Уже будучи смертельно больным, Булгаков рассказал еще одну относящуюся к началу его литературного пути историю о том, как он попытался напечататься в советском журнале, и в этом сильно мифологизированном, театрализованном, карнавальном рассказе хорошо ощущается, как смех смешивается со слезами именно потому, что вспоминает человек, стоящий на пороге смерти. Этот рассказ был записан С. А. Ермолинским, ручаться за его достоверность нельзя, но и скидывать со счета было бы несправедливо, тем более что он косвенно подтверждается вышеприведенной цитатой из «Записок покойника». Итак, Булгаков говорил, по версии Ермолинского, следующее:
«Я заявился со своим первым произведением в одну из весьма почтенных редакций, приодевшись не по моде. Я раздобыл пиджачную пару, что само по себе было тогда дико, завязал бантиком игривый галстук и, усевшись у редакторского стола, подкинул монокль и ловко поймал его глазом. У меня даже где-то валяется карточка – я снят на ней с моноклем в глазу, а волосы блестяще зачесаны назад. Редактор смотрел на меня потрясенно. Но я не остановился на этом. Из жилетного кармана я извлек дедовскую „луковицу“, нажал кнопку, и мой фамильный багет проиграл нечто похожее на „Коль славен наш Господь в Сионе“. „Ну-с?“ – вопросительно сказал я, взглянув на редактора, перед которым внутренне трепетал, почти обожествляя его. „Ну-с, – хмуро ответил мне редактор. – Возьмите вашу рукопись и займитесь всем чем угодно, только не литературой, молодой человек“. Сказавши это, он встал во весь свой могучий рост, давая понять, что аудиенция окончена. Я вышел и, уходя, услышал явственно, как он сказал своему вертлявому секретарю: „Не наш человек“. Без сомнения, это относилось ко мне. <…> Дело в моем характере. „Луковица“ и монокль были всего лишь плохо придуманным физическим приспособлением, чтобы побороть застенчивость и найти способ выразить свою независимость» [11; 171–172].

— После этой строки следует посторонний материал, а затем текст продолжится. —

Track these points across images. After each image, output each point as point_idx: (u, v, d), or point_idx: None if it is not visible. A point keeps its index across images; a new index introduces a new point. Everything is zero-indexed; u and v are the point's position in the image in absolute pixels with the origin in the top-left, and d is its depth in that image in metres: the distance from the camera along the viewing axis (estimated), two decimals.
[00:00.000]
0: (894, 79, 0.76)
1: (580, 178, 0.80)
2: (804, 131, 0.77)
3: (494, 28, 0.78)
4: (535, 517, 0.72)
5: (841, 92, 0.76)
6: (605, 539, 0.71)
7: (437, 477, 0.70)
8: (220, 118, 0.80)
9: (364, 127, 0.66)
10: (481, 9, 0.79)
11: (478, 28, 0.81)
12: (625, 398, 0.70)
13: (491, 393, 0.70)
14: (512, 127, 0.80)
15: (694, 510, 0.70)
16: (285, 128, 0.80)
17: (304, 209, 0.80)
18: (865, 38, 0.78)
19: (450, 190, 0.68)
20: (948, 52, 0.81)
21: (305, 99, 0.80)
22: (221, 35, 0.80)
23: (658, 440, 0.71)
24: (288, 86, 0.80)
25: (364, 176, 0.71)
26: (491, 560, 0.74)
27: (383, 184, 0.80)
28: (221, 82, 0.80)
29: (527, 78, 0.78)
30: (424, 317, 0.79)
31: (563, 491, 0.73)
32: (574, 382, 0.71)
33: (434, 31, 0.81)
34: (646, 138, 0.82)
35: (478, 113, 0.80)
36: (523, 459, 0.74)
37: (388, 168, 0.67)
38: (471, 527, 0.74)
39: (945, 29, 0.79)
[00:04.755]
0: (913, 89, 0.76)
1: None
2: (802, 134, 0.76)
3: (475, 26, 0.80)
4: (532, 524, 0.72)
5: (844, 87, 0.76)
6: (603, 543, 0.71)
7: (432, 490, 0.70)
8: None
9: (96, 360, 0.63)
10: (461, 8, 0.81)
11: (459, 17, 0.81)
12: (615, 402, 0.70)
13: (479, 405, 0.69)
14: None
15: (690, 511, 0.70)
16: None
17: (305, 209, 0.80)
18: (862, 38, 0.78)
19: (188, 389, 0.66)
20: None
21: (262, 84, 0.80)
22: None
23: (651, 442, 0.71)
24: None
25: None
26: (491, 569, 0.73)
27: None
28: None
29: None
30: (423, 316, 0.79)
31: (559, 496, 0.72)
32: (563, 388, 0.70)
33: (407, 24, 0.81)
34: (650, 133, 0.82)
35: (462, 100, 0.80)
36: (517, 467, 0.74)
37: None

Это – излюбленный булгаковский рассказ-показ, очень талантливый, живой, но стоит отметить, что здесь не самолюбование, не гордость за свою суверенность, а признание своего едва ли не мальчишества («подложил себе первую свинью» – оценит он этот эпизод в разговоре с Ермолинским), но тогда, в 1923–1925 годах за моноклем, пиджачной парой и фамильным багетом была его позиция. Тогда он держался за эти атрибуты как за гарант личной свободы, еще не был надломлен, но был полон ярости и сил, и тем не менее слова о «ненашем человеке» из ермолинского мемуара, и о «консерваторе до мозга костей» из булгаковского дневника, и «подмигивание» из «Записок покойника» – по-своему очень горестные признания. Быть ненашим, чужим, быть консерватором и отстаивать суверенитет своей личности в советской республике, в этом «диком славянском государстве», как определял он в дневнике революционную Россию, было трудным, опасным, невыгодным предприятием, особенно если ты не буржуазный спец по деликатным делам, но подневольный журналист, и собственное положение твое зыбко, а никаких надежд на общие перемены в ближайшем будущем не предвидится и жизнь придется прожить здесь, среди этих людей и в этих обстоятельствах.
«Мир раскалывается на две части – коммунизм и фашизм. Что будет, никому не известно», – писал 32-летний Булгаков в своей итоговой записи, и было очевидно, что найти себе в этом мире место человеку его склада, пройти сквозь искусственный отбор было невозможно. И от Дарвина это толкало его в прямо противоположную сторону, чему не могли бы не порадоваться покойные мать с отцом.